Niall McLoughlin, senior vice-president for corporate communication and marketing at Damac, said international expansion is key to the developer's growth.
"Our chairman just returned from a fact-finding mission from the US meeting executives and to discuss opportunities. We visited Toronto, Croatia, Malta, Montenegro and Spain looking at right land as we have Dh9 billion of cash on our balance sheet, Dh7.5 in escrow and Dh1.5 billion corporate cash - so we do have funds for the international expansion. In addition, we also look to do second project in London."
Damac is developing a 50-storye Aykon London One in coordination with Versace. The developer was also awarded a $1 billion contract by Omani government for joint development of Mina Sultan Qaboos Port for a mixed-use development including hotels, residences, as well as dining and leisure facilities. It's the first master development for Damac outside the UAE.
The group, which will deliver over 2,700 units during 2017, delivered 1,100 during the first-half of this year and the remainder 1,600 will be delivered in the second-half. While 1,137 villas were handed over in the first half.
"We are confident that we'll hit the 2017 guidance, which will take the total units delivered so far to 20,000," McLoughlin added.

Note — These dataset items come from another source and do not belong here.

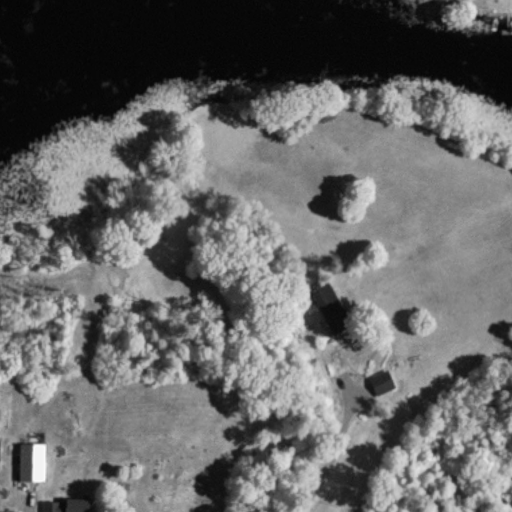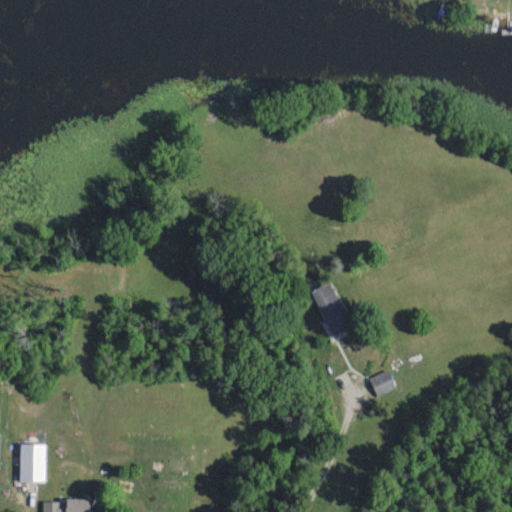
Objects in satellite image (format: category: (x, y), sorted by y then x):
building: (330, 309)
building: (381, 383)
building: (31, 462)
road: (325, 475)
building: (64, 506)
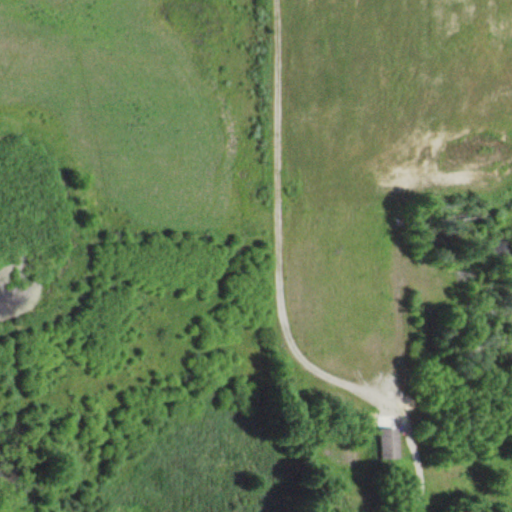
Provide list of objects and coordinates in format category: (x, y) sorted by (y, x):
building: (382, 443)
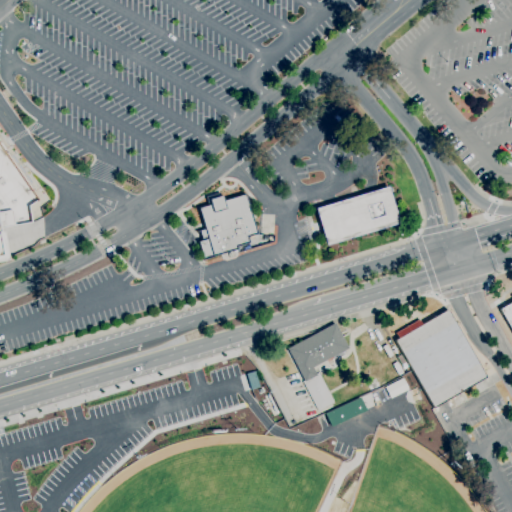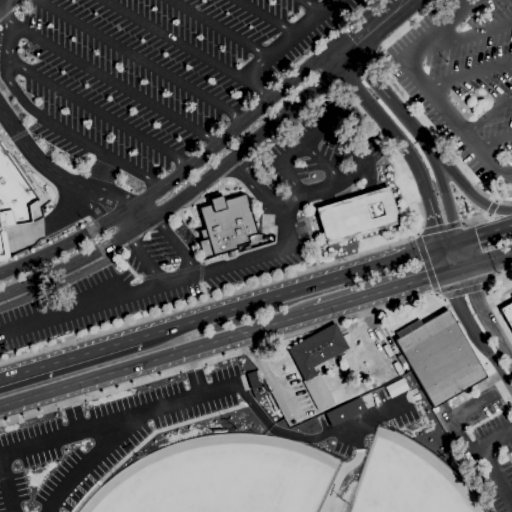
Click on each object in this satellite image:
road: (464, 3)
road: (310, 7)
road: (264, 18)
road: (374, 27)
road: (220, 29)
road: (11, 36)
road: (463, 37)
road: (175, 40)
road: (280, 50)
road: (138, 60)
street lamp: (446, 62)
parking lot: (148, 71)
road: (470, 77)
parking lot: (463, 81)
road: (114, 85)
road: (425, 86)
road: (385, 95)
road: (98, 115)
road: (489, 117)
road: (386, 126)
road: (18, 133)
road: (71, 135)
road: (495, 144)
street lamp: (511, 153)
road: (294, 157)
road: (324, 163)
road: (176, 175)
road: (293, 184)
road: (462, 185)
road: (318, 192)
road: (185, 195)
building: (11, 198)
building: (12, 199)
road: (492, 200)
road: (446, 203)
road: (491, 208)
building: (355, 216)
building: (357, 216)
road: (476, 220)
building: (224, 226)
building: (224, 226)
traffic signals: (434, 228)
road: (440, 229)
road: (167, 235)
road: (436, 236)
road: (476, 237)
traffic signals: (477, 237)
road: (138, 251)
road: (276, 251)
road: (489, 259)
road: (424, 265)
road: (496, 274)
traffic signals: (426, 278)
road: (391, 288)
road: (463, 292)
traffic signals: (475, 293)
road: (225, 295)
road: (284, 295)
road: (81, 310)
road: (485, 314)
building: (507, 314)
building: (507, 315)
road: (476, 335)
road: (220, 358)
building: (437, 358)
road: (158, 359)
building: (438, 359)
road: (64, 361)
building: (315, 362)
building: (317, 362)
road: (191, 372)
road: (265, 375)
building: (395, 388)
road: (211, 389)
road: (68, 409)
building: (343, 412)
building: (344, 412)
road: (148, 437)
parking lot: (99, 439)
road: (485, 463)
road: (345, 467)
park: (219, 478)
park: (406, 480)
road: (49, 485)
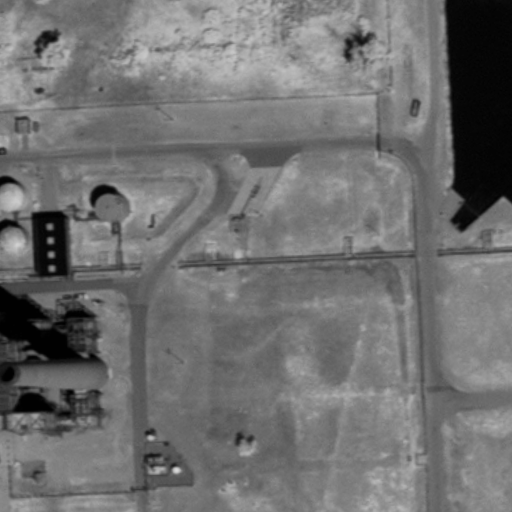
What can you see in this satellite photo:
road: (215, 151)
building: (9, 199)
building: (11, 242)
building: (51, 249)
road: (428, 255)
power plant: (65, 342)
chimney: (100, 376)
building: (47, 383)
road: (473, 399)
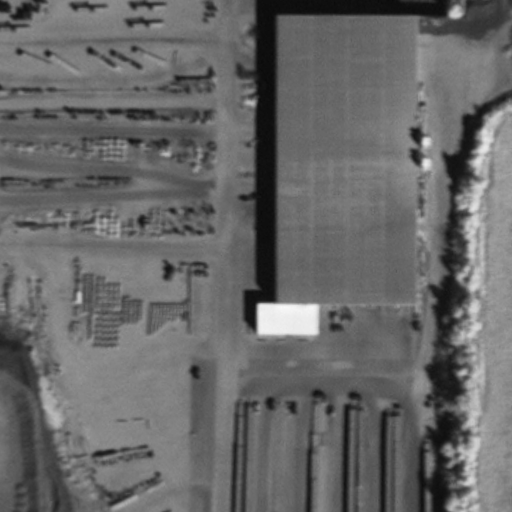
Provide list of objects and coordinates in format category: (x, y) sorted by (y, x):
building: (334, 165)
road: (114, 243)
quarry: (255, 255)
road: (227, 256)
road: (436, 313)
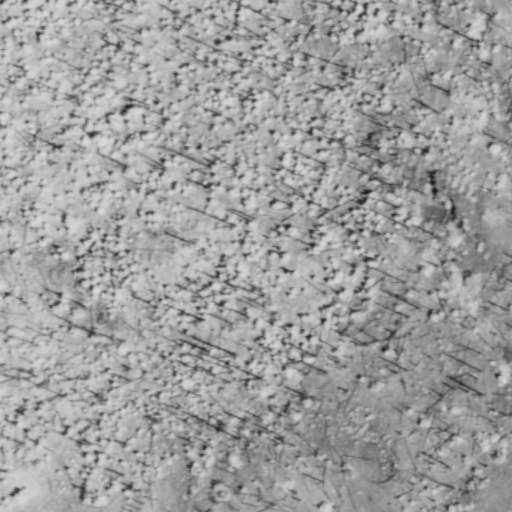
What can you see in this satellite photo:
road: (257, 404)
road: (501, 494)
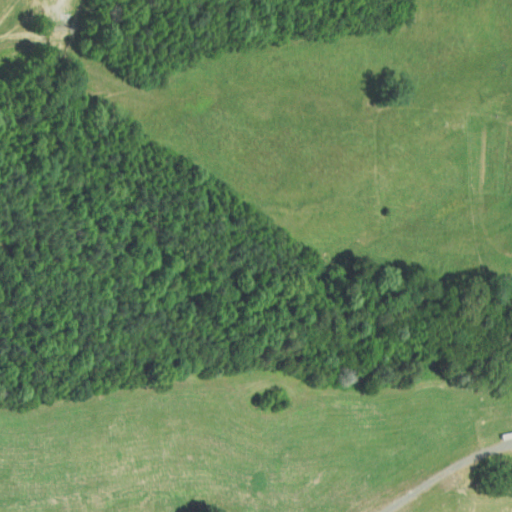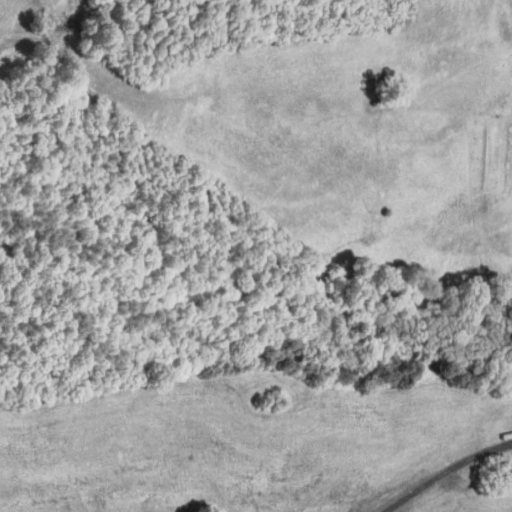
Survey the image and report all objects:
road: (491, 451)
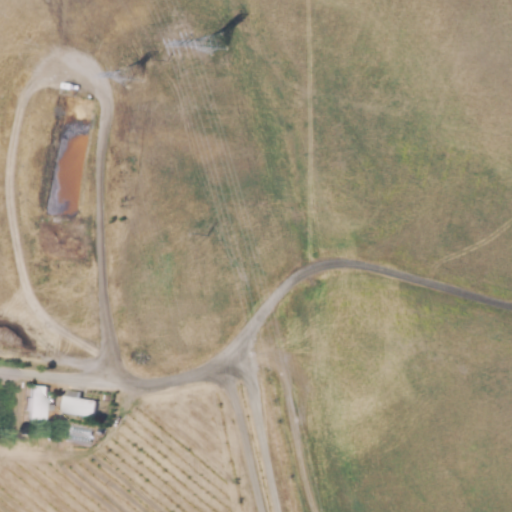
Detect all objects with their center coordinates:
power tower: (213, 43)
power tower: (127, 74)
road: (70, 366)
building: (35, 399)
building: (35, 403)
building: (77, 404)
building: (79, 405)
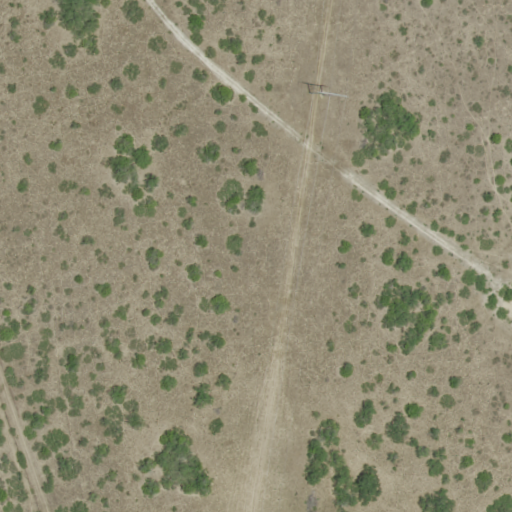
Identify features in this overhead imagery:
power tower: (313, 93)
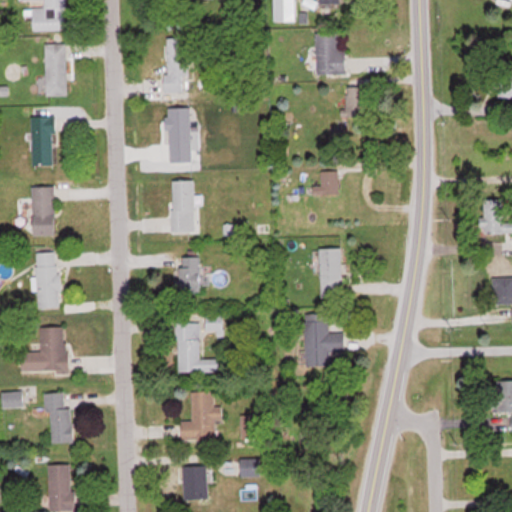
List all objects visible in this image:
building: (330, 0)
building: (285, 9)
building: (51, 15)
building: (332, 52)
building: (177, 63)
building: (57, 68)
building: (505, 83)
building: (356, 100)
building: (44, 138)
building: (328, 181)
building: (184, 203)
road: (415, 206)
building: (45, 208)
building: (495, 215)
road: (118, 256)
building: (332, 270)
building: (190, 272)
building: (48, 277)
building: (502, 287)
building: (321, 338)
building: (192, 348)
road: (455, 348)
building: (49, 350)
building: (502, 395)
building: (202, 415)
building: (60, 416)
building: (251, 425)
road: (434, 442)
road: (379, 461)
building: (197, 481)
building: (62, 486)
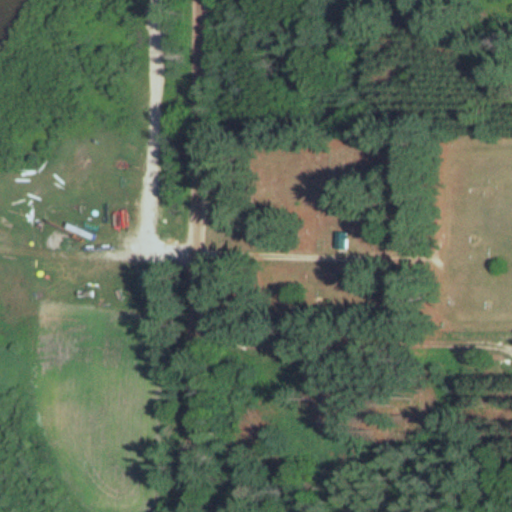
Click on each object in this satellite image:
road: (193, 127)
park: (358, 231)
building: (343, 240)
building: (343, 241)
road: (317, 257)
road: (502, 317)
road: (180, 382)
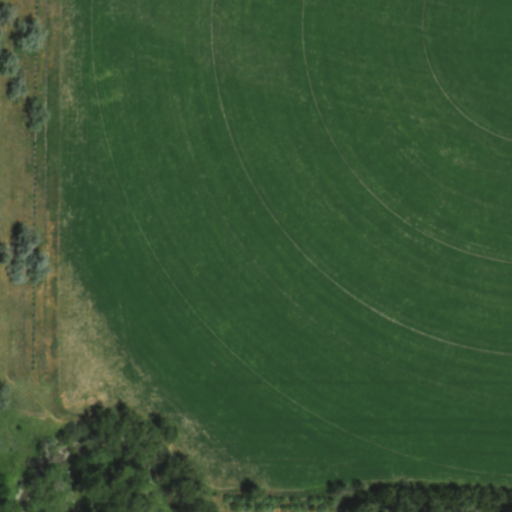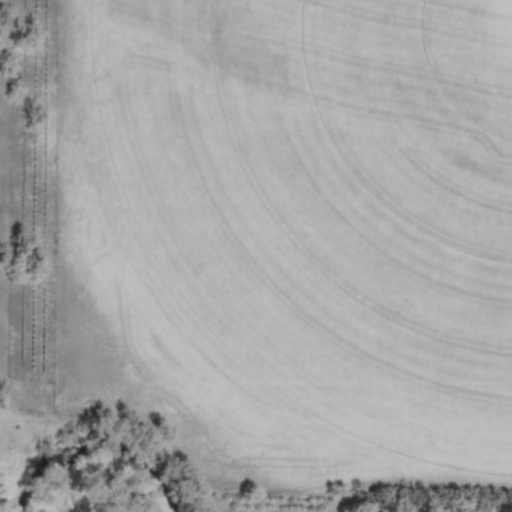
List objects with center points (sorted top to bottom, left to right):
crop: (295, 233)
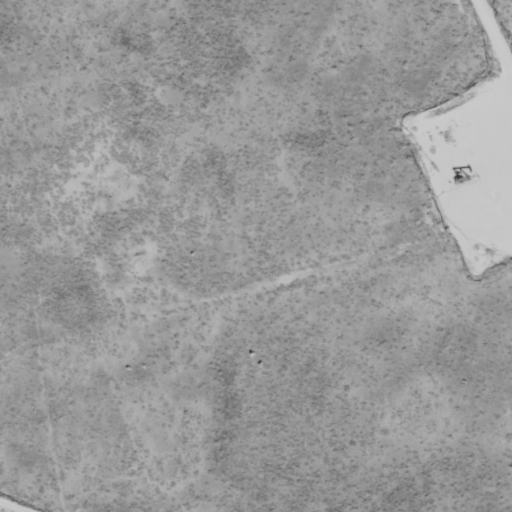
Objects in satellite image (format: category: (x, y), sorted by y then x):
road: (510, 2)
road: (22, 503)
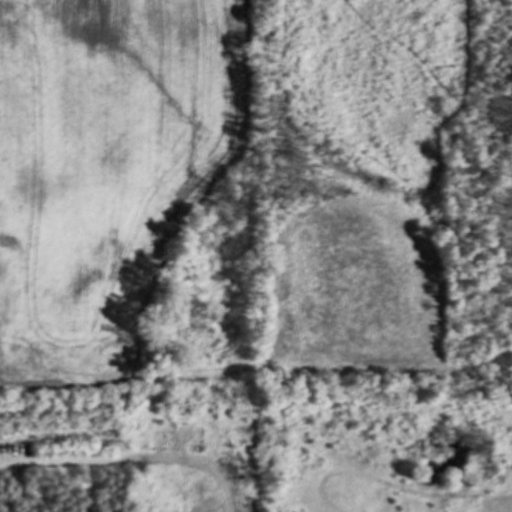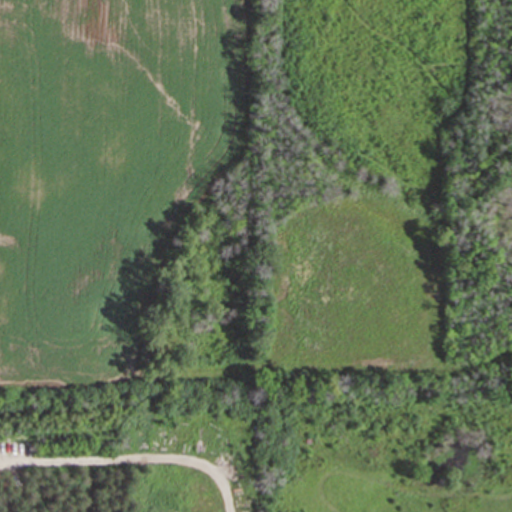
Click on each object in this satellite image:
crop: (108, 167)
road: (130, 457)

"We have Dh60 billion worth of projects in different phases of development, planning and construction across the whole portfolio. We have land bank of 59 million square feet and 44,000 units in the pipeline stage with a completion target of over the next five years; We are targetting top-end of every category, offering niche products for each segment with prices ranging from Dh550,000 and up to Dh10 million," McLoughlin said during the interview at the Cityscape.
Commenting on the challenges of the local market, McLoughlin expressed concern about the "attractive" payment plans being offered by the local developers.
"Locally, we are concerned about the trend of payment plan with developers offering 10 per cent on booking and 90 per cent after nine years of handover. If the construction cost of the project is 60 per cent and the developer is collecting only 10 per cent so how he is going to manage it. Bigger developers might be able to manage it with strong cash on their balance sheet but how the smaller developers are going to manage? Payment plans are going very diverse in the city," he added.